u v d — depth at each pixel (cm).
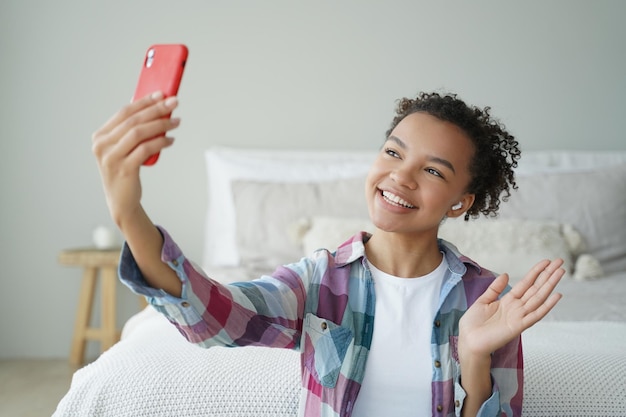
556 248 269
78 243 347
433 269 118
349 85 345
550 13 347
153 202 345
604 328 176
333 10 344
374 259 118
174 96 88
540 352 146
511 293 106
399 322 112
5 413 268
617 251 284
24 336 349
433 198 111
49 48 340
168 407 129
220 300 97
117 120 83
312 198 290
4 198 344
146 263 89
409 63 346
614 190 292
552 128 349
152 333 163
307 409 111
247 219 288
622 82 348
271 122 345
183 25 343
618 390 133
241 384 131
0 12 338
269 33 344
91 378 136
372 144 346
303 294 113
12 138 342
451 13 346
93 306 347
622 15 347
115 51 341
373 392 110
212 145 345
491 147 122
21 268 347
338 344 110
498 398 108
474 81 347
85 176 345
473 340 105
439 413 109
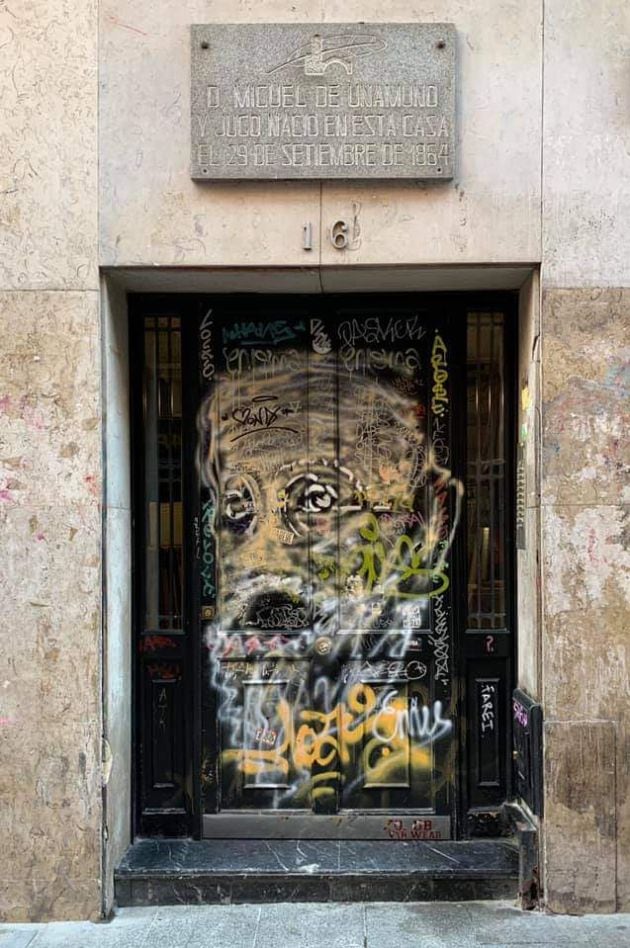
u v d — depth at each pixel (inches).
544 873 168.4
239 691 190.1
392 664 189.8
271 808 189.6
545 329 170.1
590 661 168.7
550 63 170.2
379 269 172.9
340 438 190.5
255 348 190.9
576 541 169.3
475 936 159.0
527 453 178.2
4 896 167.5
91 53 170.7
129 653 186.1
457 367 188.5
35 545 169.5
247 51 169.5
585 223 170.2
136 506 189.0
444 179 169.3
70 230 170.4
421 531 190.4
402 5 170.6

━━━━━━

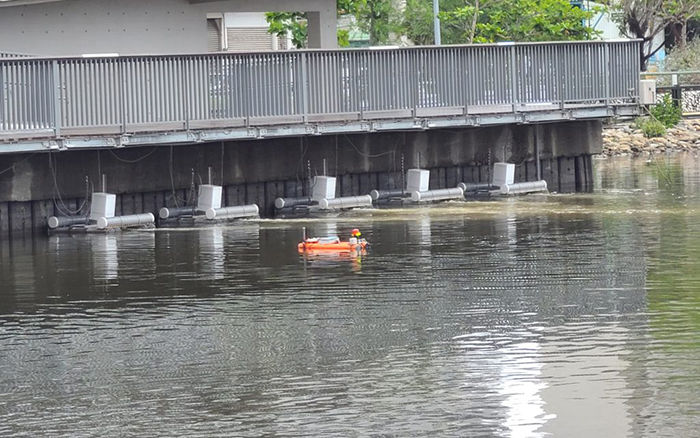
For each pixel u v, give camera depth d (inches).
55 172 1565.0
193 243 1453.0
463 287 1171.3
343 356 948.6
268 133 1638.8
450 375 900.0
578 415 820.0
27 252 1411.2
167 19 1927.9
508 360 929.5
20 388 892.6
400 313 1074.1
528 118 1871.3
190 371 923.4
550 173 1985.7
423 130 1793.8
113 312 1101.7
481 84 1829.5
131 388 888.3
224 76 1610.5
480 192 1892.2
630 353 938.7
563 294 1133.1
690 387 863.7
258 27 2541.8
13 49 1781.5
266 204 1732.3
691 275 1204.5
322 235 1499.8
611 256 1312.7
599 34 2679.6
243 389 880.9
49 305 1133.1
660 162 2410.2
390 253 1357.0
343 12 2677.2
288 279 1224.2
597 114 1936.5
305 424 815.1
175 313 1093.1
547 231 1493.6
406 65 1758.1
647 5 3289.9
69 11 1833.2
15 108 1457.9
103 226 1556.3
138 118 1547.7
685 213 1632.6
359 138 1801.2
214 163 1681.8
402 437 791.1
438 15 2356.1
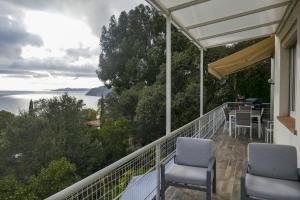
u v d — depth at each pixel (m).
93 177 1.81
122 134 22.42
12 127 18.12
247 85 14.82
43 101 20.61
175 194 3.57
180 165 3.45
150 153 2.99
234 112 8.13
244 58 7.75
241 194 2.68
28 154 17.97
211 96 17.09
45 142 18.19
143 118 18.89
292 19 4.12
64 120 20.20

━━━━━━

TASK TO COMPLETE
Output exactly the lines of the material above from the one containing "550 173 1985.7" up to and including the one containing "103 226 1556.3".

RESULT FOR THIS TASK
550 173 1985.7
423 130 1793.8
113 312 1101.7
481 84 1829.5
131 388 888.3
224 76 1610.5
480 192 1892.2
630 353 938.7
563 294 1133.1
690 387 863.7
258 27 2541.8
13 49 1781.5
266 204 1732.3
691 275 1204.5
322 235 1499.8
611 256 1312.7
599 34 2679.6
243 389 880.9
49 305 1133.1
660 162 2410.2
390 253 1357.0
343 12 2677.2
288 279 1224.2
597 114 1936.5
305 424 815.1
175 313 1093.1
547 231 1493.6
406 65 1758.1
647 5 3289.9
69 11 1833.2
15 108 1457.9
103 226 1556.3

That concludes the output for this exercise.